Perplexity CEO Aravind Srinivas responds to plagiarism and infringement accusations
Recent reports raise questions about how the answer engine works, including its use of third-party content crawlers.
The AI search startup Perplexity is in hot water in the wake of a Wired investigation revealing that the startup has been crawling content from websites that don’t want to be crawled.
Perplexity’s “answer engine” works by crawling large swaths of information on the web and then creating a big database (an index) of content it grabs from web pages. Instead of typing keywords into a search box, users type or speak questions into Perplexity’s web portal or mobile apps, and receive a narrative answer with citations and links to the web content it draws upon.
Websites can use something called a Robots Exclusion Protocol to keep their content away from web crawlers, which bots are supposed to honor, though compliance is voluntary. Wired, along with an independent researcher, says it has proof that Perplexity has been ignoring those codes and scraping content from off-limits sites anyway.
“Perplexity is not ignoring the Robot Exclusions Protocol and then lying about it,” said Perplexity cofounder and CEO Aravind Srinivas in a phone interview Friday. “I think there is a basic misunderstanding of the way this works,” Srinivas said. “We don’t just rely on our own web crawlers, we rely on third-party web crawlers as well.”
Srinivas said the mysterious web crawler that Wired identified was not owned by Perplexity, but by a third-party provider of web crawling and indexing services. Srinivas would not say the name of the third-party provider, citing a Nondisclosure Agreement. Asked if Perplexity immediately called the third-parter crawler to tell them to stop crawling Wired content, Srinivas was non-committal. “It’s complicated,” he said.
Srinivas also noted that the Robot Exclusion Protocol, which was first proposed in 1994, is “not a legal framework.” He suggested that the emergence of AI requires a new kind of working relationship between content creators, or publishers, and sites like his.
Wired also claims that it was able to get the Perplexity answer engine to closely paraphrase Wired articles by prompting the tool with the headlines or substance of Wired articles. At times Perplexity even paraphrased the Wired stories incorrectly. In one case, the Perplexity “answer” falsely claimed that a California police officer had committed a crime.
Srinivas suggested that Wired used prompts designed to get the Perplexity tool to behave that way, and that normal users wouldn’t see those kinds of results. “We have never said that we have never hallucinated,” he added.
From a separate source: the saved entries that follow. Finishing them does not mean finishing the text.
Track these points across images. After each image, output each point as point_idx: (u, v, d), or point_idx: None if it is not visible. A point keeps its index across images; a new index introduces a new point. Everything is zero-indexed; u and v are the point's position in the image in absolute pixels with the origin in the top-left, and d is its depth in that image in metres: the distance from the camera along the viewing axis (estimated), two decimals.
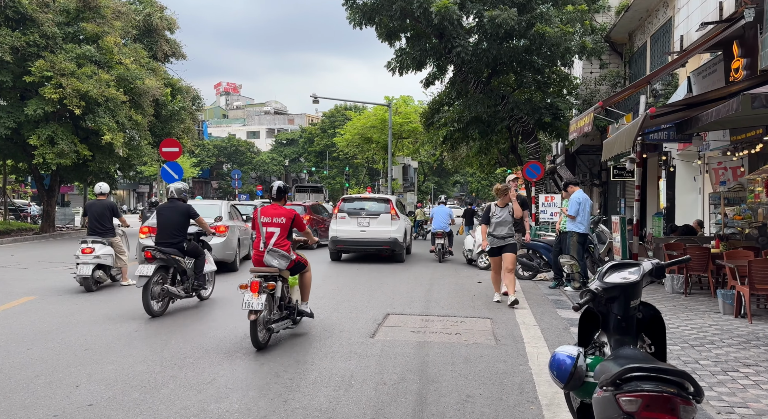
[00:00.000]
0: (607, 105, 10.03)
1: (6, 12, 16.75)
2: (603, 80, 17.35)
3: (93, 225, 8.62)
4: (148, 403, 3.89)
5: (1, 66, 16.65)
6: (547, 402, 4.03)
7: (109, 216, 8.73)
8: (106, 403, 3.88)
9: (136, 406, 3.83)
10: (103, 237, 8.57)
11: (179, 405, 3.87)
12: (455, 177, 60.73)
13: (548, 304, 7.97)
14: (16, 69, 17.02)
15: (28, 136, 17.40)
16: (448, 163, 35.65)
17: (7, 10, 16.72)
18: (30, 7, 16.89)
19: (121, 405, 3.86)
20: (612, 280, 2.90)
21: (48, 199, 20.92)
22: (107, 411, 3.75)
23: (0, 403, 3.84)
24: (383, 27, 15.55)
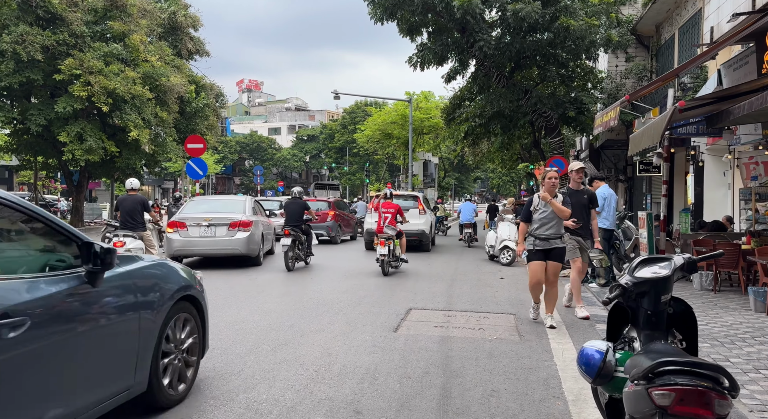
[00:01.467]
0: (633, 99, 9.86)
1: (37, 12, 17.16)
2: (629, 74, 17.04)
3: (124, 220, 8.92)
4: None
5: (33, 64, 17.06)
6: (574, 398, 4.00)
7: (140, 211, 9.06)
8: None
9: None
10: (134, 231, 8.86)
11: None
12: (476, 173, 60.34)
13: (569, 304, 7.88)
14: (47, 67, 17.43)
15: (58, 132, 17.82)
16: (469, 159, 35.46)
17: (38, 10, 17.12)
18: (60, 7, 17.27)
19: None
20: (642, 275, 2.86)
21: (77, 194, 21.43)
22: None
23: None
24: (405, 22, 15.51)
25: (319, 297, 7.76)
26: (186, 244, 10.64)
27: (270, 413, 3.63)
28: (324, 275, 10.15)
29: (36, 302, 2.55)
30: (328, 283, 9.18)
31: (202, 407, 3.72)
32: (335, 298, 7.69)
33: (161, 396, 3.55)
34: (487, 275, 10.46)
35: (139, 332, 3.29)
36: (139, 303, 3.30)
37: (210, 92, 23.95)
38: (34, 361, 2.51)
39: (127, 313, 3.19)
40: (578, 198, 6.80)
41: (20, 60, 16.57)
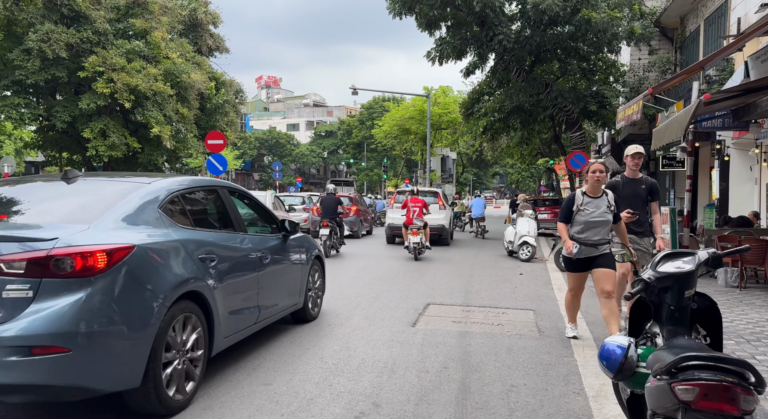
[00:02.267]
0: (657, 92, 9.68)
1: (62, 10, 17.48)
2: (652, 67, 16.71)
3: None
4: None
5: (58, 62, 17.39)
6: (594, 394, 3.96)
7: None
8: None
9: None
10: None
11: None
12: (494, 168, 59.95)
13: (593, 297, 7.77)
14: (71, 65, 17.76)
15: (82, 129, 18.17)
16: (487, 154, 35.23)
17: (63, 8, 17.44)
18: (83, 5, 17.57)
19: None
20: (665, 270, 2.81)
21: None
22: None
23: None
24: (423, 16, 15.43)
25: (338, 293, 7.80)
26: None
27: (290, 405, 3.67)
28: (345, 269, 10.20)
29: (270, 246, 4.94)
30: (348, 278, 9.22)
31: (222, 399, 3.78)
32: (353, 294, 7.73)
33: (308, 315, 5.89)
34: (506, 271, 10.40)
35: (302, 272, 5.63)
36: (302, 254, 5.68)
37: (230, 88, 24.17)
38: (272, 276, 4.87)
39: (298, 258, 5.58)
40: (634, 188, 5.58)
41: (46, 58, 16.91)
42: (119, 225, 3.33)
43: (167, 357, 3.39)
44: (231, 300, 4.10)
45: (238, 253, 4.38)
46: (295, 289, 5.47)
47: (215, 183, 4.67)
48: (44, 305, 2.84)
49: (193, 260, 3.68)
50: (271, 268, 4.82)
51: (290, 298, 5.38)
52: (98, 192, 3.80)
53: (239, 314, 4.28)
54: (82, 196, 3.71)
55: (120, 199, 3.54)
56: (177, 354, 3.49)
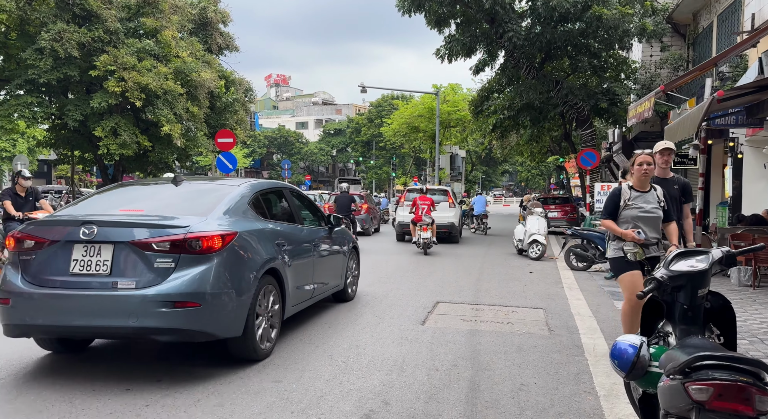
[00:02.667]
0: (669, 89, 9.58)
1: (73, 9, 17.63)
2: (664, 63, 16.55)
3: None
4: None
5: (70, 61, 17.54)
6: (605, 393, 3.93)
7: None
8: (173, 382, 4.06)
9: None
10: None
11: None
12: (504, 166, 59.70)
13: (604, 295, 7.75)
14: (83, 64, 17.91)
15: (94, 127, 18.32)
16: (496, 152, 35.07)
17: (75, 8, 17.59)
18: (95, 4, 17.70)
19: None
20: (678, 268, 2.79)
21: None
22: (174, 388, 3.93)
23: None
24: (432, 13, 15.39)
25: None
26: None
27: (300, 402, 3.68)
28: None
29: (320, 236, 6.01)
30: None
31: (232, 396, 3.80)
32: (362, 291, 7.73)
33: (347, 296, 6.91)
34: (516, 269, 10.36)
35: (343, 258, 6.65)
36: (343, 244, 6.68)
37: (239, 87, 24.25)
38: (323, 260, 5.95)
39: (340, 247, 6.56)
40: (667, 189, 4.95)
41: (58, 57, 17.06)
42: (224, 217, 4.38)
43: (258, 317, 4.44)
44: (296, 278, 5.19)
45: (300, 241, 5.47)
46: (339, 273, 6.55)
47: (282, 185, 5.98)
48: (182, 273, 3.94)
49: (272, 244, 4.78)
50: (322, 254, 5.98)
51: (335, 280, 6.44)
52: (203, 192, 5.00)
53: (301, 289, 5.39)
54: (192, 196, 4.86)
55: (221, 197, 4.64)
56: (263, 316, 4.55)
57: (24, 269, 4.05)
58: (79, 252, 3.97)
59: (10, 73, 18.49)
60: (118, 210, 4.38)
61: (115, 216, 4.21)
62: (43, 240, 4.05)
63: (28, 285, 3.97)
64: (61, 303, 3.91)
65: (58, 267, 4.00)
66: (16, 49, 18.10)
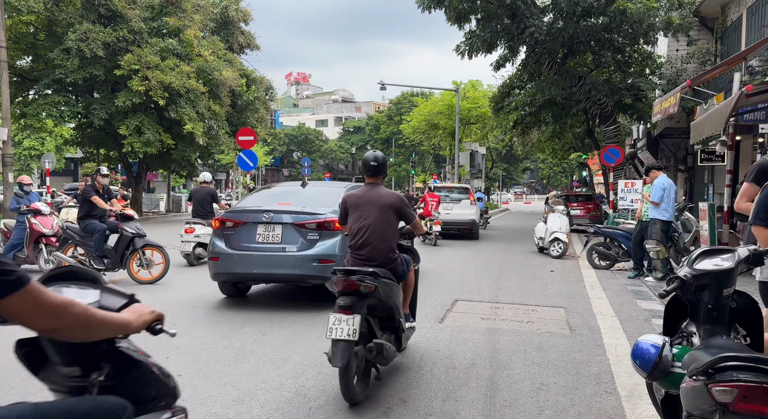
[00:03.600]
0: (695, 84, 9.37)
1: (99, 10, 17.97)
2: (690, 58, 16.16)
3: (196, 209, 9.85)
4: (230, 376, 4.11)
5: (95, 61, 17.91)
6: (627, 394, 3.86)
7: (210, 201, 9.94)
8: (194, 374, 4.14)
9: (221, 378, 4.06)
10: (204, 219, 9.60)
11: (260, 378, 4.06)
12: (525, 163, 59.07)
13: (627, 294, 7.62)
14: (108, 63, 18.27)
15: (118, 126, 18.68)
16: (517, 149, 34.72)
17: (100, 8, 17.93)
18: (120, 4, 18.03)
19: (207, 376, 4.10)
20: (703, 267, 2.72)
21: (136, 185, 22.44)
22: (194, 381, 4.00)
23: None
24: (453, 9, 15.27)
25: None
26: None
27: (317, 398, 3.70)
28: None
29: None
30: None
31: (253, 392, 3.83)
32: None
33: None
34: (536, 267, 10.24)
35: None
36: None
37: (260, 85, 24.47)
38: None
39: None
40: None
41: (84, 56, 17.43)
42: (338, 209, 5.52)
43: None
44: None
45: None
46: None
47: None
48: (323, 242, 6.17)
49: None
50: None
51: None
52: (324, 192, 7.03)
53: None
54: (317, 194, 6.91)
55: (337, 195, 6.24)
56: None
57: (226, 239, 6.39)
58: (261, 229, 6.28)
59: (39, 73, 18.96)
60: (276, 204, 6.55)
61: (280, 207, 6.43)
62: (239, 222, 6.42)
63: (229, 249, 6.31)
64: (251, 259, 6.23)
65: (248, 238, 6.32)
66: (44, 49, 18.55)
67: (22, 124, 19.64)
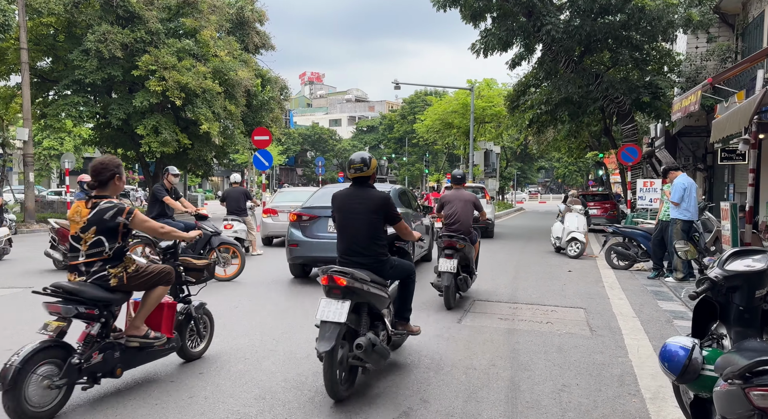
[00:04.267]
0: (717, 81, 9.21)
1: (117, 11, 18.18)
2: (711, 55, 15.89)
3: (232, 207, 10.61)
4: (251, 374, 4.12)
5: (113, 61, 18.11)
6: (651, 396, 3.80)
7: (244, 199, 10.81)
8: (215, 372, 4.16)
9: (241, 376, 4.07)
10: (239, 216, 10.46)
11: (281, 377, 4.07)
12: (540, 162, 58.60)
13: (647, 295, 7.51)
14: (126, 64, 18.47)
15: (136, 126, 18.88)
16: (533, 148, 34.45)
17: (118, 10, 18.13)
18: (137, 6, 18.21)
19: (228, 374, 4.12)
20: (734, 268, 2.67)
21: (153, 184, 22.66)
22: (216, 379, 4.01)
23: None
24: (468, 8, 15.19)
25: None
26: (278, 227, 12.33)
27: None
28: None
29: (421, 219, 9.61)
30: None
31: (273, 389, 3.84)
32: None
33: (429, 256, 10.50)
34: (554, 267, 10.15)
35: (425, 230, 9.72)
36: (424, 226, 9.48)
37: (275, 85, 24.57)
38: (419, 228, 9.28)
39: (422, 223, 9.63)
40: None
41: (102, 57, 17.63)
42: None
43: None
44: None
45: (420, 221, 9.22)
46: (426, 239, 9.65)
47: (405, 188, 9.88)
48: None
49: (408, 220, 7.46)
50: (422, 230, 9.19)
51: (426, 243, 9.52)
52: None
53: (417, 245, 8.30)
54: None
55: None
56: None
57: (302, 230, 7.92)
58: (331, 222, 7.06)
59: (59, 74, 19.22)
60: None
61: None
62: (313, 216, 7.91)
63: (305, 238, 7.85)
64: (324, 246, 7.59)
65: (320, 228, 7.86)
66: (63, 50, 18.80)
67: (42, 125, 19.94)
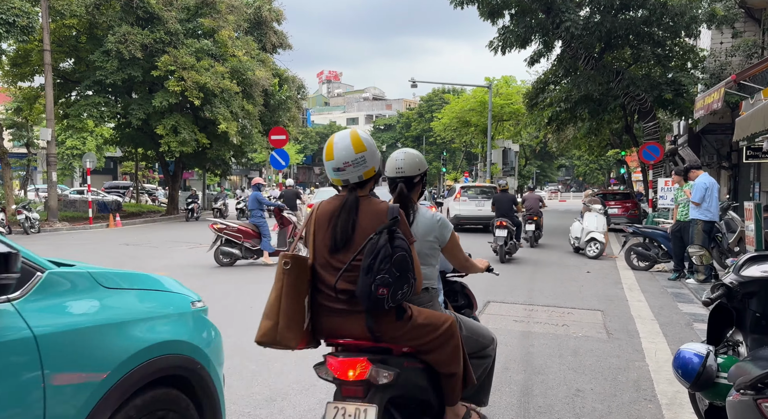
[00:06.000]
0: (741, 78, 8.96)
1: (137, 12, 18.44)
2: (736, 51, 15.50)
3: (290, 205, 12.27)
4: (263, 375, 4.14)
5: (133, 62, 18.39)
6: (668, 402, 3.72)
7: (294, 198, 12.95)
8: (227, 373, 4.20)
9: (253, 378, 4.10)
10: (293, 211, 12.12)
11: (291, 378, 4.09)
12: (560, 160, 57.94)
13: (667, 297, 7.37)
14: (145, 64, 18.73)
15: (155, 125, 19.15)
16: (552, 146, 34.05)
17: (138, 11, 18.39)
18: (157, 6, 18.45)
19: (240, 375, 4.15)
20: (750, 274, 2.59)
21: (172, 183, 22.98)
22: (227, 380, 4.05)
23: None
24: (485, 5, 15.06)
25: None
26: None
27: None
28: None
29: None
30: None
31: (284, 390, 3.85)
32: None
33: None
34: (572, 268, 10.02)
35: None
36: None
37: (292, 84, 24.70)
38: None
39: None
40: None
41: (123, 58, 17.92)
42: None
43: None
44: None
45: None
46: None
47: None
48: None
49: None
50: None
51: None
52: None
53: None
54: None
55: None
56: None
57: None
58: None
59: (80, 75, 19.60)
60: None
61: None
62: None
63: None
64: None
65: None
66: (85, 52, 19.15)
67: (65, 125, 20.36)
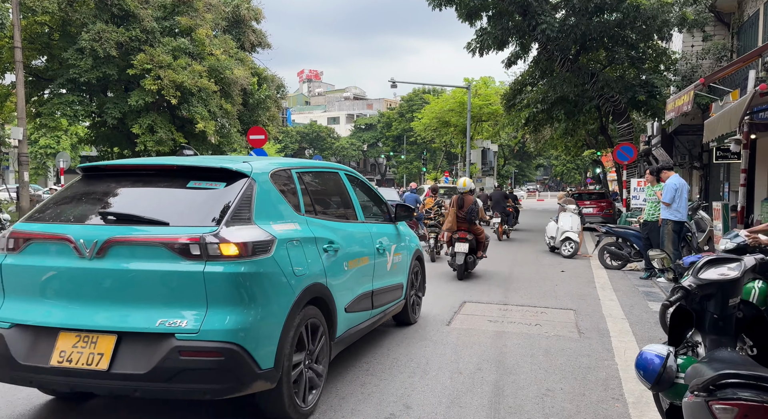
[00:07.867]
0: (710, 81, 9.21)
1: (112, 10, 18.12)
2: (706, 54, 15.88)
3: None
4: None
5: (108, 60, 18.06)
6: (634, 400, 3.82)
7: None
8: None
9: None
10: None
11: None
12: (538, 160, 58.61)
13: (638, 296, 7.53)
14: (121, 63, 18.41)
15: (131, 125, 18.84)
16: (530, 146, 34.45)
17: (113, 8, 18.07)
18: (132, 4, 18.15)
19: None
20: (708, 277, 2.67)
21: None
22: None
23: None
24: (464, 7, 15.18)
25: None
26: None
27: (322, 404, 3.71)
28: None
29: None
30: None
31: None
32: None
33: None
34: (547, 267, 10.17)
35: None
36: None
37: (271, 84, 24.52)
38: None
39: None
40: None
41: (97, 56, 17.58)
42: None
43: None
44: None
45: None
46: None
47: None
48: None
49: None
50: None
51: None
52: None
53: None
54: None
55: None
56: None
57: None
58: None
59: (53, 73, 19.17)
60: None
61: None
62: None
63: None
64: None
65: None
66: (58, 49, 18.75)
67: (38, 124, 19.90)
Earlier in June, Forbes accused Perplexity of stealing its content. Perplexity had released a new product called “Pages” in May that lets a user create an article or blog post based on a series of questions they’ve asked the answer engine, or based on a single prompt on a specific subject. Users can add AI-generated or uploaded images, then tweak the text or add formatting before publishing to the web. One of Perplexity’s own Pages used content from a Forbes scoop but didn’t credit the publisher. Perplexity even created an AI-voiced podcast based on the Forbes reporting, but again didn’t credit the site.
Being fastidious about citing sources has been one of the Perplexity’s core principles since launch—which made the potential omission of citations in the Pages product even more glaring. Srinivas told Fast Company that after Forbes raised the issue, his company immediately pushed out an update to Pages that puts attributions within the text of the generated article.
Srinivas frequently says that his product will only be good as the internet ecosystem that it draws from. “We are happy creating a less-market cap, lower-margin business, as long as we are profitable and successful—and [we] make sure that the whole internet wins,” he told the audience at a Fast Company’s Most Innovative Companies Gala in May. “Perplexity would be useless if people were not able to create new content on the web.”
He has said that the company is now working on ‘revenue-sharing’ agreements with selected publishers. The publishers have not been named, so no telling if Conde Nast (Wired’s owner) or Forbes is involved in the initiative. The content crawling and indexing issues that Wired turned up could force the company to accelerate its plans to cut fair deals with publishers.
Despite publishers’ wariness, there’s still a lot of good will for Perplexity, which is taking on the unenviable task of challenging Google with a new kind of search. But it can’t afford to squander much more of it.